[WHAT TO DO]
Every entry in the data is to be written out exactly; no picture belongs in the copy.

[EXERCISE INPUTS]
= = = =
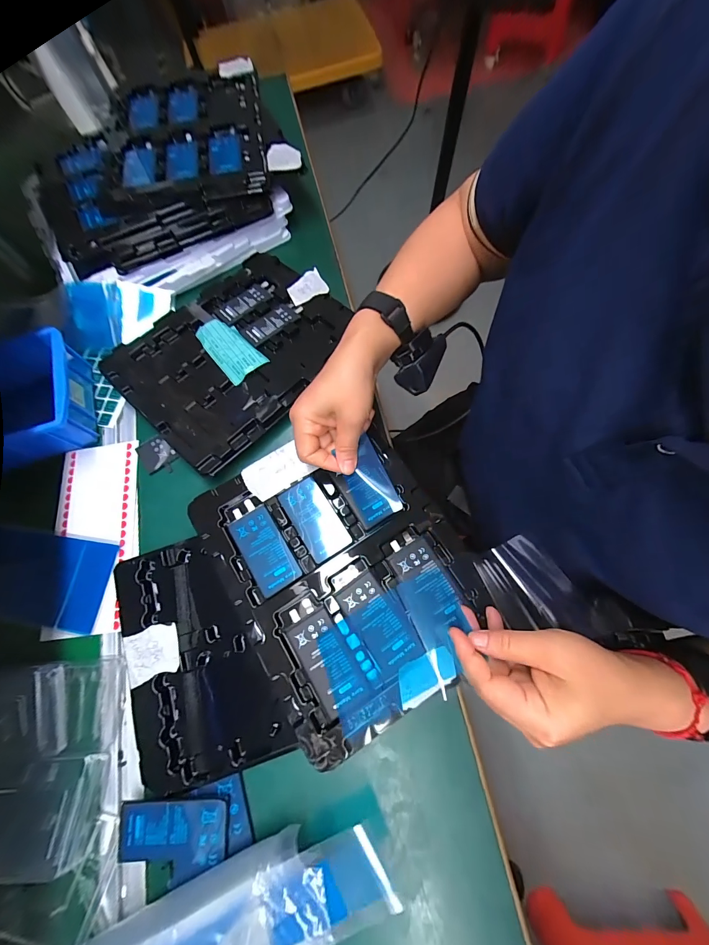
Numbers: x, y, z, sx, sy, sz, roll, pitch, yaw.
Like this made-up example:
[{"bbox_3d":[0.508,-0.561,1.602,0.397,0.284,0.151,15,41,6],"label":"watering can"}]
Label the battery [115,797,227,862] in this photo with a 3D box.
[{"bbox_3d":[-0.152,0.298,0.290,0.087,0.010,0.041,-2,72,3],"label":"battery"}]

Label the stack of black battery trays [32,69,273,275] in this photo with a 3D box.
[{"bbox_3d":[-0.274,-0.438,0.486,0.349,0.047,0.288,-30,73,-6],"label":"stack of black battery trays"}]

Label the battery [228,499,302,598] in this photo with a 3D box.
[{"bbox_3d":[-0.093,0.073,0.347,0.041,0.004,0.092,-32,73,-6],"label":"battery"}]

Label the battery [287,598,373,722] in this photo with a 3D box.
[{"bbox_3d":[-0.028,0.166,0.316,0.041,0.005,0.094,-31,73,-6],"label":"battery"}]

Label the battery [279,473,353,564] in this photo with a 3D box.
[{"bbox_3d":[-0.041,0.046,0.357,0.041,0.011,0.081,-31,73,-6],"label":"battery"}]

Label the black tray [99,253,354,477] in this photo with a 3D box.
[{"bbox_3d":[-0.147,-0.159,0.440,0.222,0.028,0.277,40,76,14],"label":"black tray"}]

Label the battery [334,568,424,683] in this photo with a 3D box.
[{"bbox_3d":[0.022,0.138,0.321,0.045,0.004,0.085,-34,73,-7],"label":"battery"}]

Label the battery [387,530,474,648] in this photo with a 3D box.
[{"bbox_3d":[0.066,0.107,0.327,0.048,0.005,0.097,-26,72,-4],"label":"battery"}]

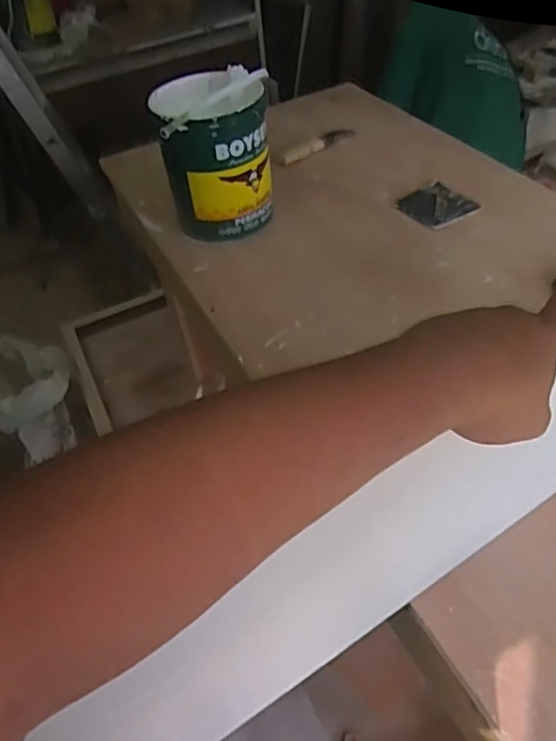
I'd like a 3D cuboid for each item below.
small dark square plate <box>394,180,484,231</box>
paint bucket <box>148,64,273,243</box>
[{"bbox_3d":[0.260,-0.270,0.952,0.104,0.007,0.104,-30,50,-20],"label":"small dark square plate"},{"bbox_3d":[-0.094,-0.337,0.912,0.154,0.221,0.164,-4,46,4],"label":"paint bucket"}]

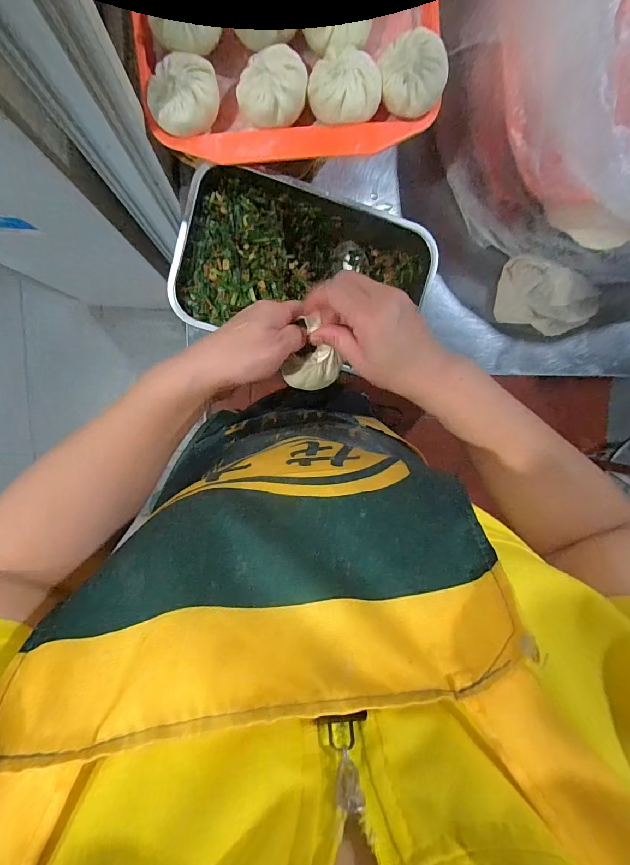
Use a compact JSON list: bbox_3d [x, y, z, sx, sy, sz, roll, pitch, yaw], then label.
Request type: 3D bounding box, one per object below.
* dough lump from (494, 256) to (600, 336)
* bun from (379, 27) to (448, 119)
[{"bbox_3d":[0.342,-0.187,0.573,0.159,0.048,0.082,18,94,-8],"label":"dough lump"},{"bbox_3d":[0.095,-0.348,0.378,0.067,0.031,0.061,18,94,-8],"label":"bun"}]

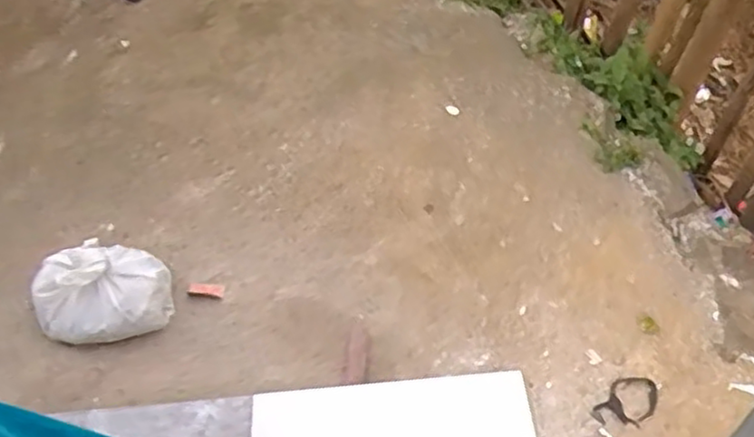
= = = =
[WRITTEN RESPONSE]
Numbers: x, y, z, sx, sy, sz, roll, pitch, yaw.
Like this made-up example:
[{"bbox_3d":[0.508,-0.561,1.602,0.397,0.284,0.151,15,41,6],"label":"watering can"}]
Label the battery [115,797,227,862] in this photo with a 3D box.
[{"bbox_3d":[-0.152,0.298,0.290,0.087,0.010,0.041,-2,72,3],"label":"battery"}]

Label the stack of black battery trays [32,69,273,275] in this photo with a 3D box.
[{"bbox_3d":[-0.274,-0.438,0.486,0.349,0.047,0.288,-30,73,-6],"label":"stack of black battery trays"}]

Label the battery [228,499,302,598] in this photo with a 3D box.
[{"bbox_3d":[-0.093,0.073,0.347,0.041,0.004,0.092,-32,73,-6],"label":"battery"}]

Label the battery [287,598,373,722] in this photo with a 3D box.
[{"bbox_3d":[-0.028,0.166,0.316,0.041,0.005,0.094,-31,73,-6],"label":"battery"}]

Label the battery [279,473,353,564] in this photo with a 3D box.
[{"bbox_3d":[-0.041,0.046,0.357,0.041,0.011,0.081,-31,73,-6],"label":"battery"}]

Label the black tray [99,253,354,477] in this photo with a 3D box.
[{"bbox_3d":[-0.147,-0.159,0.440,0.222,0.028,0.277,40,76,14],"label":"black tray"}]

Label the battery [334,568,424,683] in this photo with a 3D box.
[{"bbox_3d":[0.022,0.138,0.321,0.045,0.004,0.085,-34,73,-7],"label":"battery"}]

Label the battery [387,530,474,648] in this photo with a 3D box.
[{"bbox_3d":[0.066,0.107,0.327,0.048,0.005,0.097,-26,72,-4],"label":"battery"}]

I'd like a 3D cuboid for each item below.
small dark square plate <box>394,180,484,231</box>
paint bucket <box>148,64,273,243</box>
[{"bbox_3d":[0.260,-0.270,0.952,0.104,0.007,0.104,-30,50,-20],"label":"small dark square plate"},{"bbox_3d":[-0.094,-0.337,0.912,0.154,0.221,0.164,-4,46,4],"label":"paint bucket"}]

Use a compact JSON list: bbox_3d [x, y, z, sx, sy, sz, roll, pitch, yaw], then label.
Request type: 3D bounding box, one per object below.
* dough lump from (494, 256) to (600, 336)
* bun from (379, 27) to (448, 119)
[{"bbox_3d":[0.342,-0.187,0.573,0.159,0.048,0.082,18,94,-8],"label":"dough lump"},{"bbox_3d":[0.095,-0.348,0.378,0.067,0.031,0.061,18,94,-8],"label":"bun"}]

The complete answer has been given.